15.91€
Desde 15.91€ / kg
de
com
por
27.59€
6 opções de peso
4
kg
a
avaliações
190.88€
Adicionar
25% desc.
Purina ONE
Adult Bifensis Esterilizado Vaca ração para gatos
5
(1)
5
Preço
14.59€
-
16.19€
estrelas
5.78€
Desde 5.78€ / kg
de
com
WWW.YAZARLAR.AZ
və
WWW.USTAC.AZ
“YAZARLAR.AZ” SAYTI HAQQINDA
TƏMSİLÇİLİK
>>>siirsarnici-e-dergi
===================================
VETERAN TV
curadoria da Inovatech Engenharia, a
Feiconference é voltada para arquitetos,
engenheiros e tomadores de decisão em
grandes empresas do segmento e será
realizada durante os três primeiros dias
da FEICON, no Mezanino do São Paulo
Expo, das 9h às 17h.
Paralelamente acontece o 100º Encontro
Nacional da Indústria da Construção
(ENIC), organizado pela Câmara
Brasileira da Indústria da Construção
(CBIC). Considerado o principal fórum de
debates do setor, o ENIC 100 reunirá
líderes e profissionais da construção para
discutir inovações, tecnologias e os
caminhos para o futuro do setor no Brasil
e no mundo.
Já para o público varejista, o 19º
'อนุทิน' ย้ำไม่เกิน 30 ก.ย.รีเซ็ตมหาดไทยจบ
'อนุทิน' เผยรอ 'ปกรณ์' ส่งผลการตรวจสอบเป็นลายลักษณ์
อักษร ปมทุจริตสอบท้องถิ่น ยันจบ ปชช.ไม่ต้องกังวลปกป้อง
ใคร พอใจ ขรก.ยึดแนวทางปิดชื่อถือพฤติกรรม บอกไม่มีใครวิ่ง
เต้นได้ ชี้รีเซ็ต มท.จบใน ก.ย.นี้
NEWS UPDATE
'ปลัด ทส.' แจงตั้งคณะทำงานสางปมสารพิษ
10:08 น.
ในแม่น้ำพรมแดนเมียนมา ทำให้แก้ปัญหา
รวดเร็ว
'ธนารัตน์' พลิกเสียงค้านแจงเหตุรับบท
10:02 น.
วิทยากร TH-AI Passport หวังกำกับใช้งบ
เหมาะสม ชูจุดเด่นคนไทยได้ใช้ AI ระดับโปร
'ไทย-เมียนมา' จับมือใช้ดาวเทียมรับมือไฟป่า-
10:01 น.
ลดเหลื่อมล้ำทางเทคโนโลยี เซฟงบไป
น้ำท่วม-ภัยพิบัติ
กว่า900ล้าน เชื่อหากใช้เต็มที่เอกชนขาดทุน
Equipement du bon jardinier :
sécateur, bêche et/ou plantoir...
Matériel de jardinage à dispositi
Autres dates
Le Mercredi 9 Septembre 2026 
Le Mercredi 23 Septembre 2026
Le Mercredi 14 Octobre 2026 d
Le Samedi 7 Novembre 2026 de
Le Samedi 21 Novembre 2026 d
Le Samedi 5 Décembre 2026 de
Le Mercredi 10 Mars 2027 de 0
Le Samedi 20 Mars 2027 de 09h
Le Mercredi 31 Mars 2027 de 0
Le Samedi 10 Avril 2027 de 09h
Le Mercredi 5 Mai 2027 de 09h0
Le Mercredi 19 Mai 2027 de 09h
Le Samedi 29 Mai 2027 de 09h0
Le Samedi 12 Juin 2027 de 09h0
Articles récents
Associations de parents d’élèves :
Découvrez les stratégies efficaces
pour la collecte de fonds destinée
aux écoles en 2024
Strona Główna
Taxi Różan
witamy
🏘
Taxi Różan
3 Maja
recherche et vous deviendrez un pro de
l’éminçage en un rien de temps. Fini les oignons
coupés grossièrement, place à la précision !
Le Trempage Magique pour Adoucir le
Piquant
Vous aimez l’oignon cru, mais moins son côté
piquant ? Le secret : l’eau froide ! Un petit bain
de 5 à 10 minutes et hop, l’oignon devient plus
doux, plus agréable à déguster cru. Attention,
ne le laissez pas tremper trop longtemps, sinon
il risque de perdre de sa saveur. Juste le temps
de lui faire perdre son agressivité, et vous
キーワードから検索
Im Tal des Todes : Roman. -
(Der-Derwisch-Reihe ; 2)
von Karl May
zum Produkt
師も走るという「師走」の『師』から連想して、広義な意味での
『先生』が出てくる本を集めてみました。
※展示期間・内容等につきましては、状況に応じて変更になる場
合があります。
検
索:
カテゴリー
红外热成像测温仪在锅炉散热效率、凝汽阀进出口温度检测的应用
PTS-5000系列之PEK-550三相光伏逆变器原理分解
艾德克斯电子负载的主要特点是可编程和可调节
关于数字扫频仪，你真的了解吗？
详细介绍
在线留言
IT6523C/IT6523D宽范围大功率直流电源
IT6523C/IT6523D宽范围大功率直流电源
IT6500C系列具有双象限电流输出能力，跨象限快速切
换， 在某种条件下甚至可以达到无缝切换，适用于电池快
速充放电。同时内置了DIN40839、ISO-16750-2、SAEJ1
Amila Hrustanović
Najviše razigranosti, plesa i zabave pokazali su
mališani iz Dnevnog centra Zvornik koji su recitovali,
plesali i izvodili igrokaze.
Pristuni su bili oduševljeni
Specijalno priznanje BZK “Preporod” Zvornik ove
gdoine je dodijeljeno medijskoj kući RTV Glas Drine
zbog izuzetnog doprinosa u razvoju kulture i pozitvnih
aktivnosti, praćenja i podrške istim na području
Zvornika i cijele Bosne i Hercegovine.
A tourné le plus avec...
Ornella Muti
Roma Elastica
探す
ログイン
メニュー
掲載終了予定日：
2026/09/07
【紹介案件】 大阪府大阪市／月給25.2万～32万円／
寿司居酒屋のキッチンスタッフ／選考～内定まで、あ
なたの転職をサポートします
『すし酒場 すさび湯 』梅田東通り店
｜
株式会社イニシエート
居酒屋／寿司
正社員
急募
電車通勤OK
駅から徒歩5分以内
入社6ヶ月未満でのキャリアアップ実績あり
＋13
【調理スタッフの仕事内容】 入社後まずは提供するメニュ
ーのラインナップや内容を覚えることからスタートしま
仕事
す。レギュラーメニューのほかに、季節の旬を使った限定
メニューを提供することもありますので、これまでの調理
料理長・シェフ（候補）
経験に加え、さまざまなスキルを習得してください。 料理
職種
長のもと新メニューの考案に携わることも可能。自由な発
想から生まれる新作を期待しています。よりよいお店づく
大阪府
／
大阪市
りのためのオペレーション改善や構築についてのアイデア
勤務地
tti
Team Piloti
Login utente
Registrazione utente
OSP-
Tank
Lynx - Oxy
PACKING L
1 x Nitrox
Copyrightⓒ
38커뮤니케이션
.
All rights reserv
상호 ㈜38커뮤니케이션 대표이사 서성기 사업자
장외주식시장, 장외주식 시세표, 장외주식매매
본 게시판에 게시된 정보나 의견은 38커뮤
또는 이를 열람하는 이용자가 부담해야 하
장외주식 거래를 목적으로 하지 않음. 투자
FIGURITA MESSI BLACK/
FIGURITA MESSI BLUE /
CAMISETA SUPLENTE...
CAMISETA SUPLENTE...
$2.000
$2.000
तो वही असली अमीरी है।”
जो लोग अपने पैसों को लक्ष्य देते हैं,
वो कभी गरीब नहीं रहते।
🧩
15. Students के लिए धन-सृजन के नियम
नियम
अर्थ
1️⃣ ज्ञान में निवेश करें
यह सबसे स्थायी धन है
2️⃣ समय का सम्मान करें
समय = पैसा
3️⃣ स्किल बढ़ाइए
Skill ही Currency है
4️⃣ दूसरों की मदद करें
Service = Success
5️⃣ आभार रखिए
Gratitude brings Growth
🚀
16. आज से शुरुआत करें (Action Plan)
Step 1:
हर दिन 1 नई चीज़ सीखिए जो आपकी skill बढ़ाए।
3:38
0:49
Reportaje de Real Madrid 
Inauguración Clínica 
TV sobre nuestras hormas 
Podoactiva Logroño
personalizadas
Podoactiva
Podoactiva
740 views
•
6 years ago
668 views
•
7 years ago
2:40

---+---

__What the task asks__: Using the data above, extract exactly the lines from the one that holds "กว่า900ล้าน เช" to the one that holds "Amila Hrustanović", both ends included, and no others.

__Answer section__:
กว่า900ล้าน เชื่อหากใช้เต็มที่เอกชนขาดทุน
Equipement du bon jardinier :
sécateur, bêche et/ou plantoir...
Matériel de jardinage à dispositi
Autres dates
Le Mercredi 9 Septembre 2026 
Le Mercredi 23 Septembre 2026
Le Mercredi 14 Octobre 2026 d
Le Samedi 7 Novembre 2026 de
Le Samedi 21 Novembre 2026 d
Le Samedi 5 Décembre 2026 de
Le Mercredi 10 Mars 2027 de 0
Le Samedi 20 Mars 2027 de 09h
Le Mercredi 31 Mars 2027 de 0
Le Samedi 10 Avril 2027 de 09h
Le Mercredi 5 Mai 2027 de 09h0
Le Mercredi 19 Mai 2027 de 09h
Le Samedi 29 Mai 2027 de 09h0
Le Samedi 12 Juin 2027 de 09h0
Articles récents
Associations de parents d’élèves :
Découvrez les stratégies efficaces
pour la collecte de fonds destinée
aux écoles en 2024
Strona Główna
Taxi Różan
witamy
🏘
Taxi Różan
3 Maja
recherche et vous deviendrez un pro de
l’éminçage en un rien de temps. Fini les oignons
coupés grossièrement, place à la précision !
Le Trempage Magique pour Adoucir le
Piquant
Vous aimez l’oignon cru, mais moins son côté
piquant ? Le secret : l’eau froide ! Un petit bain
de 5 à 10 minutes et hop, l’oignon devient plus
doux, plus agréable à déguster cru. Attention,
ne le laissez pas tremper trop longtemps, sinon
il risque de perdre de sa saveur. Juste le temps
de lui faire perdre son agressivité, et vous
キーワードから検索
Im Tal des Todes : Roman. -
(Der-Derwisch-Reihe ; 2)
von Karl May
zum Produkt
師も走るという「師走」の『師』から連想して、広義な意味での
『先生』が出てくる本を集めてみました。
※展示期間・内容等につきましては、状況に応じて変更になる場
合があります。
検
索:
カテゴリー
红外热成像测温仪在锅炉散热效率、凝汽阀进出口温度检测的应用
PTS-5000系列之PEK-550三相光伏逆变器原理分解
艾德克斯电子负载的主要特点是可编程和可调节
关于数字扫频仪，你真的了解吗？
详细介绍
在线留言
IT6523C/IT6523D宽范围大功率直流电源
IT6523C/IT6523D宽范围大功率直流电源
IT6500C系列具有双象限电流输出能力，跨象限快速切
换， 在某种条件下甚至可以达到无缝切换，适用于电池快
速充放电。同时内置了DIN40839、ISO-16750-2、SAEJ1
Amila Hrustanović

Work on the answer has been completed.